During the winter of 2005-06, 7.8 million skiers and snowboarders visited California ski resorts. This season, the state dropped to just 6.2 million visitors, Roberts said.



But Lake Tahoe still comprised 3.5 million, or more than 50 percent, of California’s skier visitations.

“It is entirely a function of the snow. This day and age I can almost tell you that if the snow falls early and consistently, we’ll have a 7.8-, or 8-million year,” Roberts said.



The industry defines a skier or snowboarder visit based on ticket and season pass sales, Roberts said.

While visitor numbers to Sierra ski resorts were down, Colorado set record visitation numbers this year, said Tony Hawks, communication manager with National Ski Areas Association.

“Preliminary estimates indicate that ’06-07 was indeed a challenging year for the ski industry,” said the Kottke National End of Season Survey 2006-07 preliminary report. “Abnormally warm temperatures and below-average snowfall impacted most areas of the country, delayed planned openings, interrupting the season with periodic resort closure and otherwise shortening the effective length of the season in all regions except the Rocky Mountains … total visits are estimated to have declined by 6.9 percent.”

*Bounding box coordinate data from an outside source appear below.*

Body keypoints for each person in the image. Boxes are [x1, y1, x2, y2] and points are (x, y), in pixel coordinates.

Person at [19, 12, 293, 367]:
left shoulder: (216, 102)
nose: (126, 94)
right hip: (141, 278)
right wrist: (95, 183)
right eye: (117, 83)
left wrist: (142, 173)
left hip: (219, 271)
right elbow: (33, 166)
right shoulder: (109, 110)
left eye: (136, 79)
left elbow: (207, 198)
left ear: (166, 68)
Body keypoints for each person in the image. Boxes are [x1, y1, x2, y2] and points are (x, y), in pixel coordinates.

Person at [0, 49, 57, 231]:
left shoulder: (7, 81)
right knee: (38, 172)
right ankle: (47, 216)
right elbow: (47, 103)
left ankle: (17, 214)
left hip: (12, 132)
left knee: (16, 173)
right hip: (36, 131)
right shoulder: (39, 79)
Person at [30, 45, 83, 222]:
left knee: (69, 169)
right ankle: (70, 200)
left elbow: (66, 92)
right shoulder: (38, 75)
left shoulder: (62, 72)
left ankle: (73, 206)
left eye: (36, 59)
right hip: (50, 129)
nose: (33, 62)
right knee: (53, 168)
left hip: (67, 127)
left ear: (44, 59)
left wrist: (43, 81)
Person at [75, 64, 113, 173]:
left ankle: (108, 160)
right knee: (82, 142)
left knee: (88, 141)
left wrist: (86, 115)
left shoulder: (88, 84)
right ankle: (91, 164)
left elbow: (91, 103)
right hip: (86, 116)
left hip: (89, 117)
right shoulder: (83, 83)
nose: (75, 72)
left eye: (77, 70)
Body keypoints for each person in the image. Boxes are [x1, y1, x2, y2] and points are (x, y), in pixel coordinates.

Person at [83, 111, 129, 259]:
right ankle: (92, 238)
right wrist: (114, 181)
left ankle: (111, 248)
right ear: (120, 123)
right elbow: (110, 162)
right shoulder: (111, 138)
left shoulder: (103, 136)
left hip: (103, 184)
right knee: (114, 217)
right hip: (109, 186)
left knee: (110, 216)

Destination visitors continue to visit ski resorts in North Lake Tahoe and Truckee when the snowpack is weak, but it is those coming by car that will change plans if the weather isn’t ideal.

“The locals, like the Bay, Foothills, Sacramento and Reno, they look up and say ‘Eh, I’m not going up there. There’s no snow. Let me know when it snows,'” Roberts said. “[It was] the local ” California and Nevada ” market that really dropped.”

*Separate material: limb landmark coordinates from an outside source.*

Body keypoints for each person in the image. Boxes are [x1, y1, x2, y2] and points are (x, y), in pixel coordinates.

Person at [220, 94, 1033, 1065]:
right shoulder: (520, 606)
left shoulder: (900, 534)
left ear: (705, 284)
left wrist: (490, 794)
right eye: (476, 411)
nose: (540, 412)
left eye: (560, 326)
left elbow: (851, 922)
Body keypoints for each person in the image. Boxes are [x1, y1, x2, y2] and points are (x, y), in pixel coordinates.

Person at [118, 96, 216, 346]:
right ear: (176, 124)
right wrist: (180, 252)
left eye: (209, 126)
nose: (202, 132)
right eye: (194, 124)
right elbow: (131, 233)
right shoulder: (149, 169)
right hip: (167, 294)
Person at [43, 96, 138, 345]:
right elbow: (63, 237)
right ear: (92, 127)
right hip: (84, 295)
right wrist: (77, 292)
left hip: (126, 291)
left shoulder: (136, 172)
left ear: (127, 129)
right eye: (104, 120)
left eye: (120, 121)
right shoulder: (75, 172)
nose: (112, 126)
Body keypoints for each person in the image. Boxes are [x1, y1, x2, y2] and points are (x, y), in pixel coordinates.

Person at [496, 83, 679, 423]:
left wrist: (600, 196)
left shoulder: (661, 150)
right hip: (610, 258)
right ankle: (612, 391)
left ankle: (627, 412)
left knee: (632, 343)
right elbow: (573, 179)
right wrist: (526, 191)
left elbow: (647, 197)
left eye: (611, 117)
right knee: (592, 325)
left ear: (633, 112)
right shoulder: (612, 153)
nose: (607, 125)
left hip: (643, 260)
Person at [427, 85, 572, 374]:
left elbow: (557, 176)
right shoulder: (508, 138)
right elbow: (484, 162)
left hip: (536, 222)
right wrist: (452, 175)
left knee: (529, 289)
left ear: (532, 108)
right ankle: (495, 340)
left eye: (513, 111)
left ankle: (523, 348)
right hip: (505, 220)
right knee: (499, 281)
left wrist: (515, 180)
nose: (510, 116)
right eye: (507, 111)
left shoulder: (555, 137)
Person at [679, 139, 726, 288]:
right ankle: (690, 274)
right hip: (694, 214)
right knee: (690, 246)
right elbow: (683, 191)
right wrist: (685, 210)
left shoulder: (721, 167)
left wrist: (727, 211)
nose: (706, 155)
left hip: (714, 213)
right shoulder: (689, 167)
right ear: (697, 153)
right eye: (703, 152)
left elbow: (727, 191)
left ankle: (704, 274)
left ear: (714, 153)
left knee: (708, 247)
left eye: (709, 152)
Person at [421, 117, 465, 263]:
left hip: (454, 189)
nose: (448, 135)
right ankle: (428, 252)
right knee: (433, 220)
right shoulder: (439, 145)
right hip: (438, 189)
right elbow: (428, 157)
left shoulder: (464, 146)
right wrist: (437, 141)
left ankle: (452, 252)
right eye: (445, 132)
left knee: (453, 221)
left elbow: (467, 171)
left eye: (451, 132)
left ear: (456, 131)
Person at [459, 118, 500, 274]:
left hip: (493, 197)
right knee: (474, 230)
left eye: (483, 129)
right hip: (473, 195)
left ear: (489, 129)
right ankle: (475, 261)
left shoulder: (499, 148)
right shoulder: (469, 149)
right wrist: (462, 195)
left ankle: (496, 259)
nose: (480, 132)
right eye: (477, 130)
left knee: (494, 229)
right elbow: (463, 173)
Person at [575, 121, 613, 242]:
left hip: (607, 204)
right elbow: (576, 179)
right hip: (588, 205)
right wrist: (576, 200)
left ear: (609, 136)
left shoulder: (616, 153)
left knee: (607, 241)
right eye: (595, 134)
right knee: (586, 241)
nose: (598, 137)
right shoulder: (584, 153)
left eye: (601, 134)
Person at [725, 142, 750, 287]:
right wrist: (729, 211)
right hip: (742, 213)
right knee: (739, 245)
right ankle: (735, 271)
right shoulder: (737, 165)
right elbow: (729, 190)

Nationwide, snowfall was down 22 percent from last year, and 41 percent in the Pacific West, according to the Kottke Nation End of Season Survey.

Officials with North Lake Tahoe Resort Association said they attribute the weak winter to minimal snowfall and not to any deficit in marketing.

“I think it was strictly weather-related. That’s what all the ski resorts recognized,” said Andy Chapman, the resort association’s director of tourism.

And though transient occupancy taxes were up compared to last year for the second quarter ” October through December ” the resort association hasn’t received information from Placer County regarding the third quarter.

“We anticipate it to be off of last year. Last year was a huge third quarter for us … everybody’s anticipating anywhere from 10 to 15 percent off,” Chapman said.

“Clearly the issue of climate change has our industry’s attention; having said that, I look at how the numbers bounce up and down,” Roberts said. “[It’s] likely we’ll have a much more normal weather pattern next year.”

Even if everyone agrees that warm weather was the root of a weak winter, it’s not necessarily a concern to ski resort officials.

“I think the way the resorts look at these things is over the long term; it’s one season out of five or 10 years,” said Carl Ribaudo, director of Ski Lake Tahoe, a marketing association of seven of the largest ski resorts in the region. “I try not to get too reactionary from one season to the next. In its context, it was a pretty soft season, obviously weather related. But whether it’s a single event or part of a pattern we’ll have to take a look at longer term.”